Wird eine Mikropille schon länger eingenommen und besteht auch eine Scheidentrockenheit, kann entweder das Verhütungsmittel gewechselt werden oder eine lokale Östrogenisierung auch bei prämenopausalen Frauen erfolgen.
Oft berichten junge Frauen auch über vermehrte vaginale Infekte oder über Antibiose bei Harnwegsinfekt, anschließend vaginale Pilzbehandlung und wieder von vorne. Hier kann man gut mit Phytotherapie, vaginalen Laktobazillen, ggf. oralen Laktobazillen eingreifen. Generell bin ich auch ein Freund von der zusätzlichen Gabe von Darmbakterien, um die Flora wieder aufzubauen. Manchmal ist auch ein Abstrich der Harnröhre sinnvoll, um STI ein- oder ausschließen zu können.

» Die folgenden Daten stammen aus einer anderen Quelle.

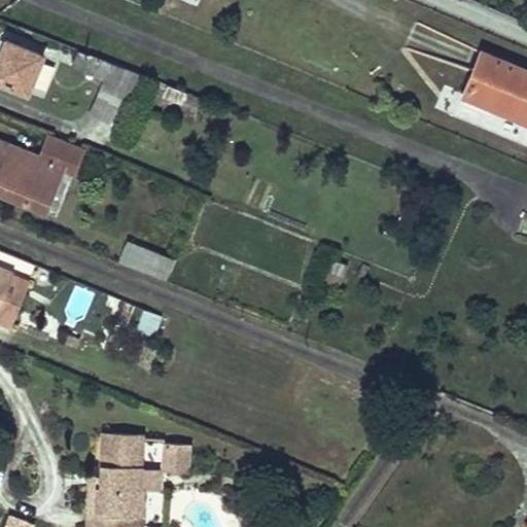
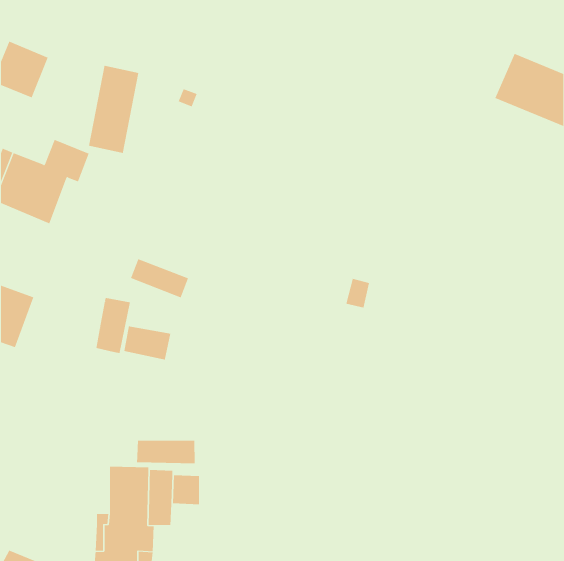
building: none -> [96,297,131,354]
building: none -> [137,440,195,464]

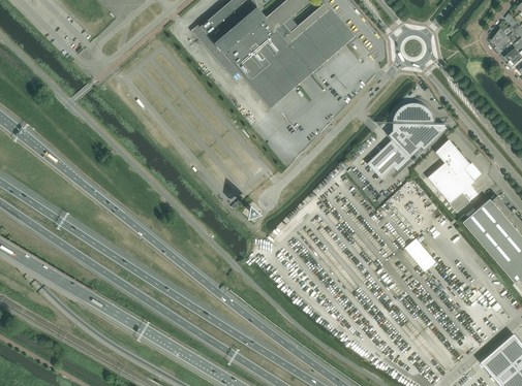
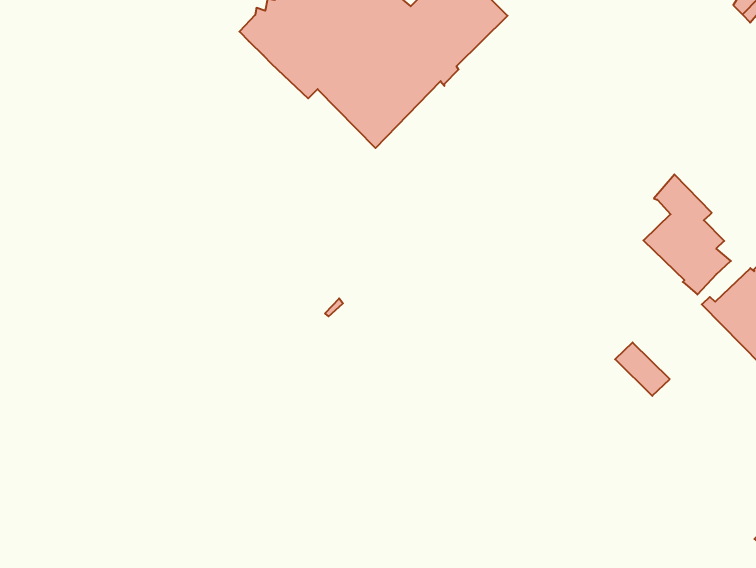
building: [367,102,447,178] -> none

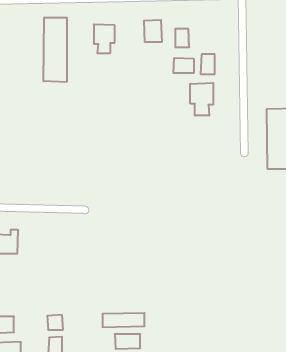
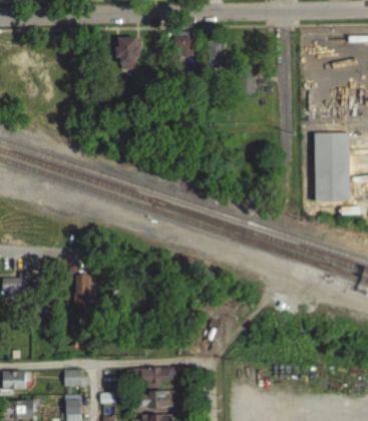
building: [44,17,67,82] -> none
building: [173,58,194,73] -> none
building: [190,83,213,116] -> none
building: none -> [74,274,94,310]

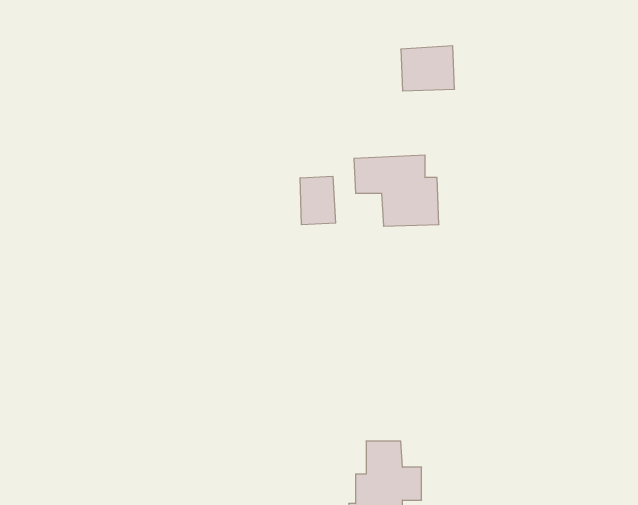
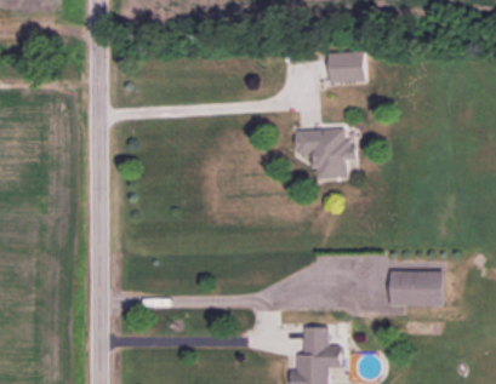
building: [300,176,336,225] -> none
building: none -> [389,271,441,306]

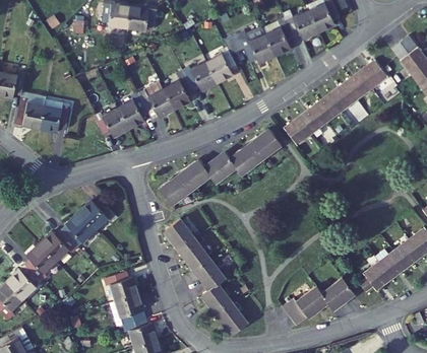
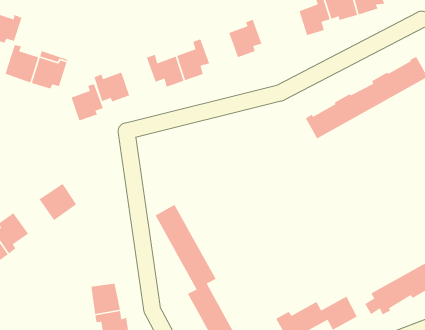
building: [240,34,276,63] -> none
building: [183,62,218,91] -> none
building: [118,93,148,129] -> [71,83,104,121]
building: [159,130,281,206] -> none
building: [79,200,116,230] -> none
building: [40,230,76,262] -> none
building: [103,272,137,300] -> none

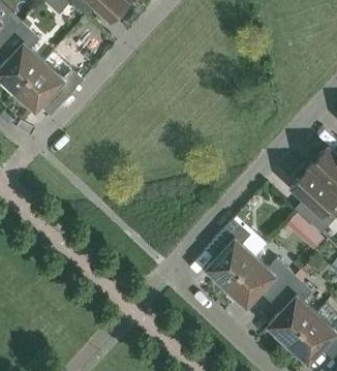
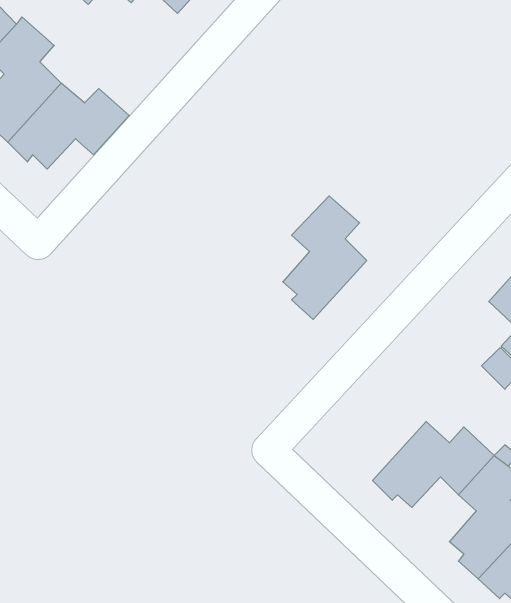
building: [206,219,254,290] -> [283,196,367,319]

Laut Leitlinie kommt es nicht zu vermehrten Häufungen von Harnwegsinfekten unter Gliflozinen. Hier würde ich jedoch Kontakt mit dem Diabetologen aufnehmen.
Entschließe ich mich zu einer Zystoskopie (meist bei älteren Patientinnen gleich zu Beginn) findet man bei postmenopausalen Frauen öfter eine Cystitis cystica. In der Blase finden sich teilweise oder überall winzige kleine Bläschen, die aussehen wie ein einzelliger Polyp. Diese Frauen klagen häufig über unspezifischen Druck und eine Pollakisurie, ohne dass das Urinsediment besonders auffällig ist. Hier greife ich eher mal zur antibiotischen Langzeitprophylaxe über 3–6 Monate – falls möglich nach Resistogramm. Gerne wiederum mit anschließender Phytotherapie.

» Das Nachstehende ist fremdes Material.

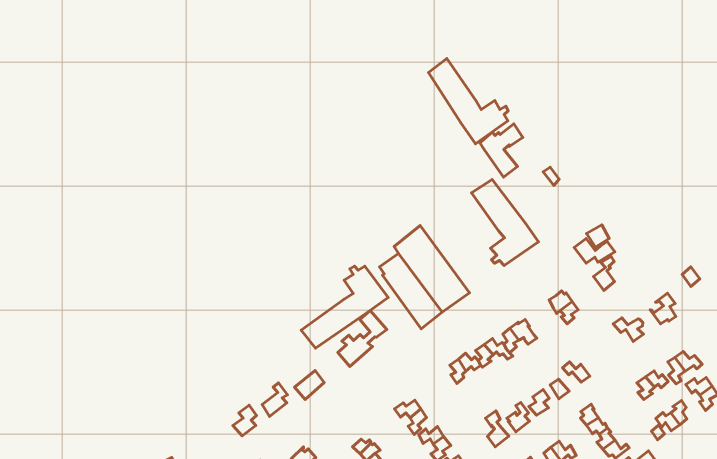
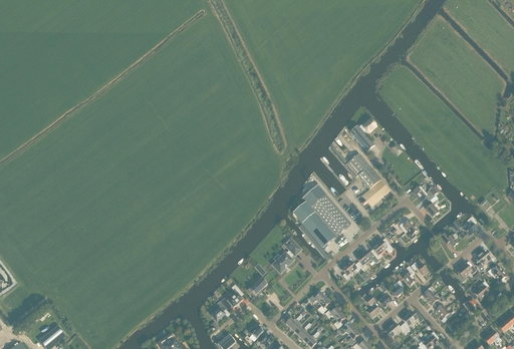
building: [428,59,508,144] -> none
building: [301,266,388,348] -> none

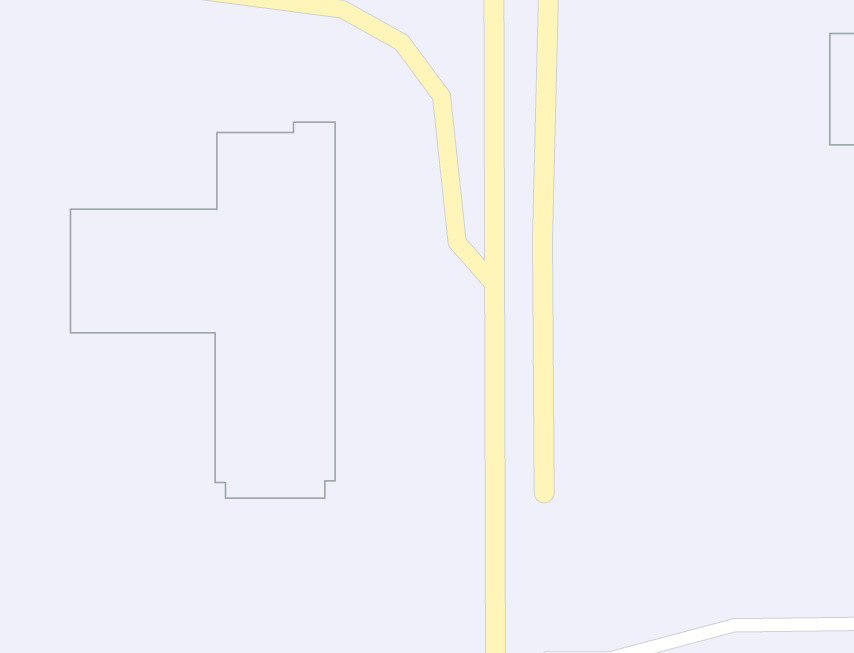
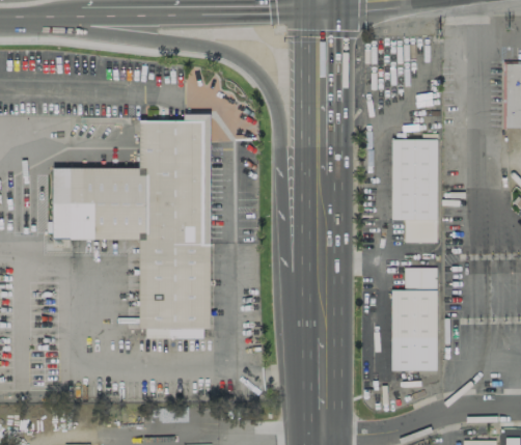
building: none -> [392,139,439,243]
building: none -> [392,267,438,369]

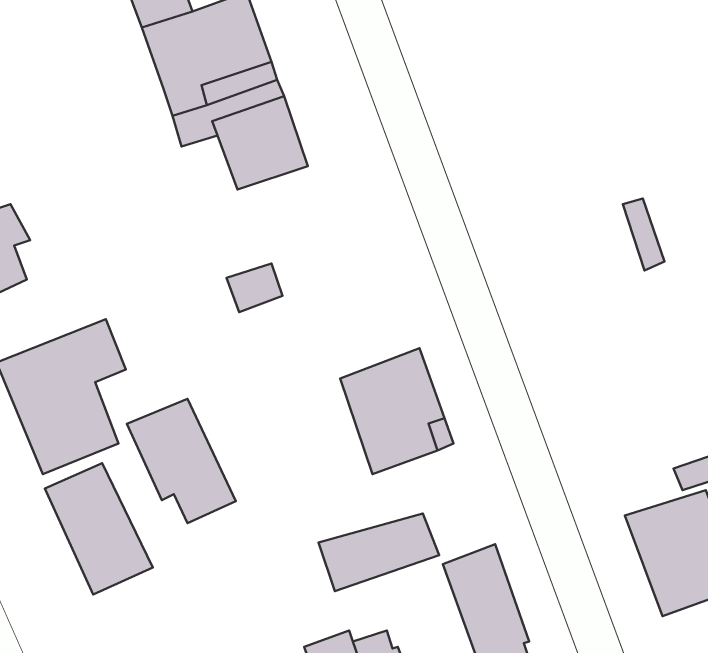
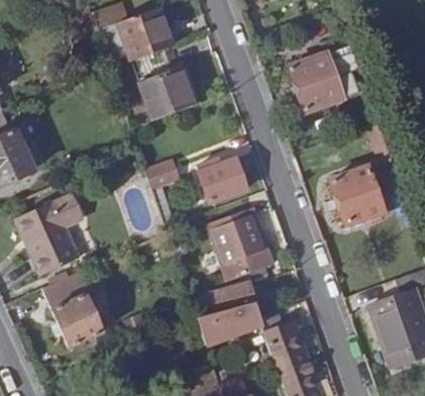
building: none -> [292,46,361,113]
building: none -> [179,161,247,211]
building: none -> [331,166,386,225]
building: [127,399,236,523] -> none
building: none -> [212,284,256,313]

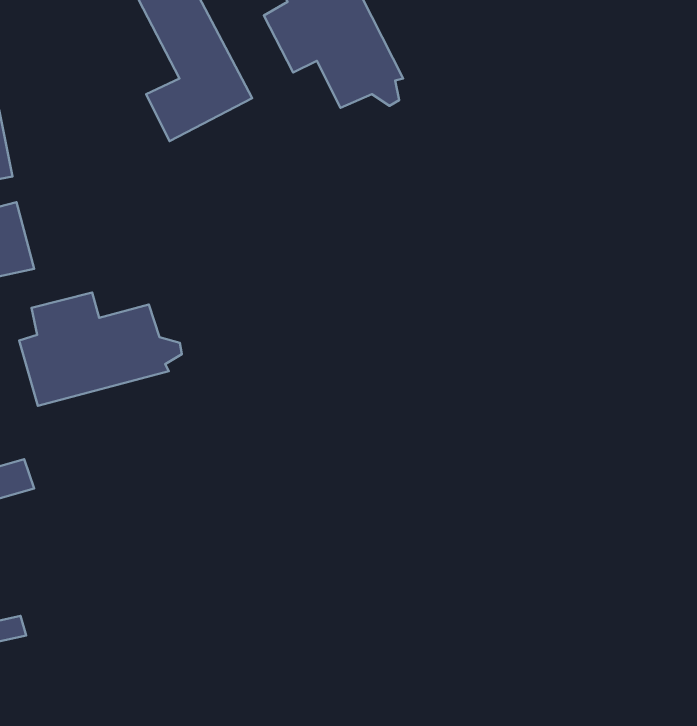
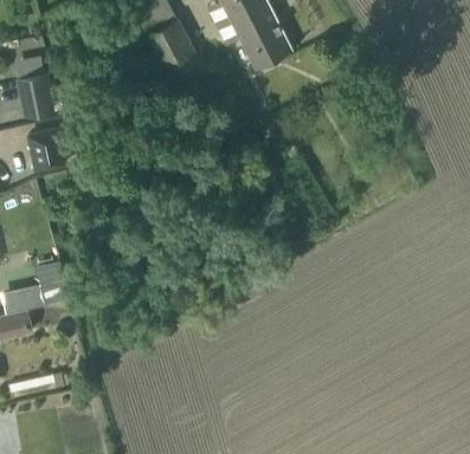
building: [19,292,182,406] -> none

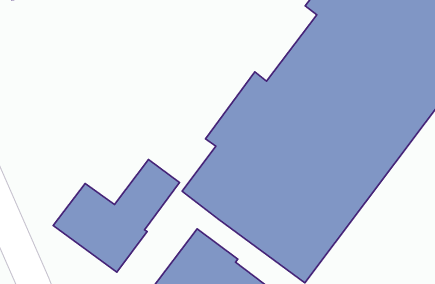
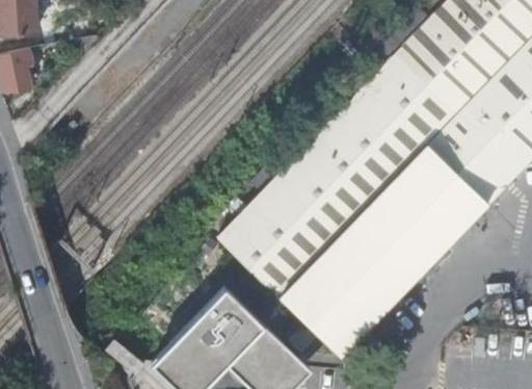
building: [53,159,180,272] -> none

Man geht heute davon aus, dass oft latente intrazelluläre E.-coli-Bakterien durch Trigger zum Aufflackern eines Infektes führen. Daher versuche ich, in diesen Fällen eine längere Behandlung einzuleiten. Je nach Anamnese kombiniere ich dies gerne mit einer lokalen Östrogenisierung, da man weiß, dass – wohl über eine Verschiebung des Blasenmikrobioms – eine Verbesserung der Rezidivrate zustande kommt.

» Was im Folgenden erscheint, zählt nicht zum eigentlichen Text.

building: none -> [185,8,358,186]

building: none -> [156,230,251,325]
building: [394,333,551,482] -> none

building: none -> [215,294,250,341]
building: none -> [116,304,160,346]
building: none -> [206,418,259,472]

Manchmal sieht man auch Blasenveränderungen im Sinne von vermehrten Gefäßinjektionen, kleineren Polypen und roten Stellen. Hier muss man immer auch an ein Blasenkarzinom, ggf. ein Carcinoma in situ, denken und den Befund zumindest kontrollieren oder ggf biopsieren lassen. Auch fließende Übergänge zu einer interstitiellen Zystitis kommen vor. Hier kommen dann auch einmal GAG-Instillationen zum Einsatz oder die Überweisung in ein entsprechendes Zentrum.
Hatte die Patientin schon andernorts eine Zystoskopie, so lohnt doch manchmal noch ein Blick auf die Scheide. Manchmal ist ein Lichen sclerosus schuld an den Beschwerden, der dann entsprechend therapiert werden sollte. Oder man erkennt eine deutliche Senkung.
Die früher beliebten Harnröhrenerweiterungen durch eine Urethrotomia interna werden nur noch bei echten Harnröhrenverengungen durchgeführt. Geht ein Standardzystoskop durch die Harnröhre, so ist die Indikation nicht gegeben. Die Bedeutung der Harnröhrenweite wurde früher überschätzt.
Die Patientinnen haben oft einen erheblichen Leidensdruck mit einer deutlichen Einschränkung der Lebensqualität. Auch wenn man nicht jeder Patientin helfen kann, so sollte man dies ernst nehmen und zumindest versuchen, eine Verbesserung zu erreichen. Hierzu ist eine gute Kommunikation unabdingbar, auch um klarzustellen, dass man leider kein Wundermittel in der Schublade hat.